We, the undersigned members of the Shenandoah Rail Trail Exploratory Partnership, ask you to secure funding for the acquisition of the Shenandoah Rail corridor this session. There is a rare opportunity this year to direct state funds to a project that will build our local economies while preserving a historically important rail line for future use.
The rail corridor in its current state provides no public benefit. In several of our towns it is overgrown with trees and weeds. In contrast, a future rail trail will bring significant economic development to our communities. An updated economic impact study in 2021 projects some $32 million of annual visitor spending, creating more than 300 new jobs.
In addition to spurring economic development for our region, we believe the project will improve quality of life in other significant ways. A multi-use trail will bring public health benefits, safe transportation alternatives, and additional outdoor recreation opportunities, all identified as local needs in the state’s feasibility study.
As you know, the communities in your districts strongly support the concept of the rail trail. The boards of supervisors of the three counties and the town councils of the nine towns along the corridor have all adopted formal resolutions in support of the trail. The towns and counties contributed the funding to the economic impact analysis, and the counties contributed funding for the real estate appraisal that is currently underway. Also, local chambers of commerce, including Shenandoah and Harrisonburg-Rockingham, formally support the project. When VDOT asked for public comments for a Shenandoah Rail Trail as part of the feasibility study, a record 9,283 people responded, most of whom live in the three counties, with 94% of all respondents saying they would use the trail if it were built.
We understand that the corridor will be acquired through railbanking, which ensures that rail service can be restored to the corridor on some future date, if it becomes economically viable again. But with Norfolk Southern’s decision to discontinue rail service along the line and sell the corridor, we have concluded that a multi-use trail is now the best use of the corridor.

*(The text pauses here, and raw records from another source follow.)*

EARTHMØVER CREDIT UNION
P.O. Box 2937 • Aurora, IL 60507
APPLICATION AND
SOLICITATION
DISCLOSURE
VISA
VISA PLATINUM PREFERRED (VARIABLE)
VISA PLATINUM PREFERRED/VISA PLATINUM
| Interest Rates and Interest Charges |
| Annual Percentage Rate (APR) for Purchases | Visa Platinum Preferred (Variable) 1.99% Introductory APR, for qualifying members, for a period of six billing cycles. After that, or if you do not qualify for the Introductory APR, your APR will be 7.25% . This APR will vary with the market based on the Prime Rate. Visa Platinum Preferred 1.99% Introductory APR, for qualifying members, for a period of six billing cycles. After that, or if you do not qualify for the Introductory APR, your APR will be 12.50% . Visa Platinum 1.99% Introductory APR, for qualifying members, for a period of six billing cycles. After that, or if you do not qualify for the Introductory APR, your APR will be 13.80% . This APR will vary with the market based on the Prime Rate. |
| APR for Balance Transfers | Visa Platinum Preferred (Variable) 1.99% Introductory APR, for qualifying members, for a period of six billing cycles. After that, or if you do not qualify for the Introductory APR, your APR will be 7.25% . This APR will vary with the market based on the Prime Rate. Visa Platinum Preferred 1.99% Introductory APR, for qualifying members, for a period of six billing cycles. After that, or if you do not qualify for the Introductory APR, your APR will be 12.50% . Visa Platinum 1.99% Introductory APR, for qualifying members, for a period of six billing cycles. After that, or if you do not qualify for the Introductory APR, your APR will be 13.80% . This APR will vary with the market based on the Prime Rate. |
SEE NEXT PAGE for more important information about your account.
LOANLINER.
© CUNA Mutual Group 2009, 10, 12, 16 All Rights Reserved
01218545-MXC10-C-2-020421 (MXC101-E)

Ultimately, we believe that this project will be a full public-private partnership, with funding from local, state and federal governments matched by significant corporate and private philanthropy. We anticipate that local communities and private donors will provide several million dollars to the development of the trail. However, initial funding from the Commonwealth to acquire the corridor is essential.
With overwhelming support from adjacent localities and community members in your districts, we ask you to please do what you can this session to ensure the proposed state-wide trail funding remains in place to secure this important project.
We are very fortunate to have your leadership in the General Assembly at this time, and we thank you for your help.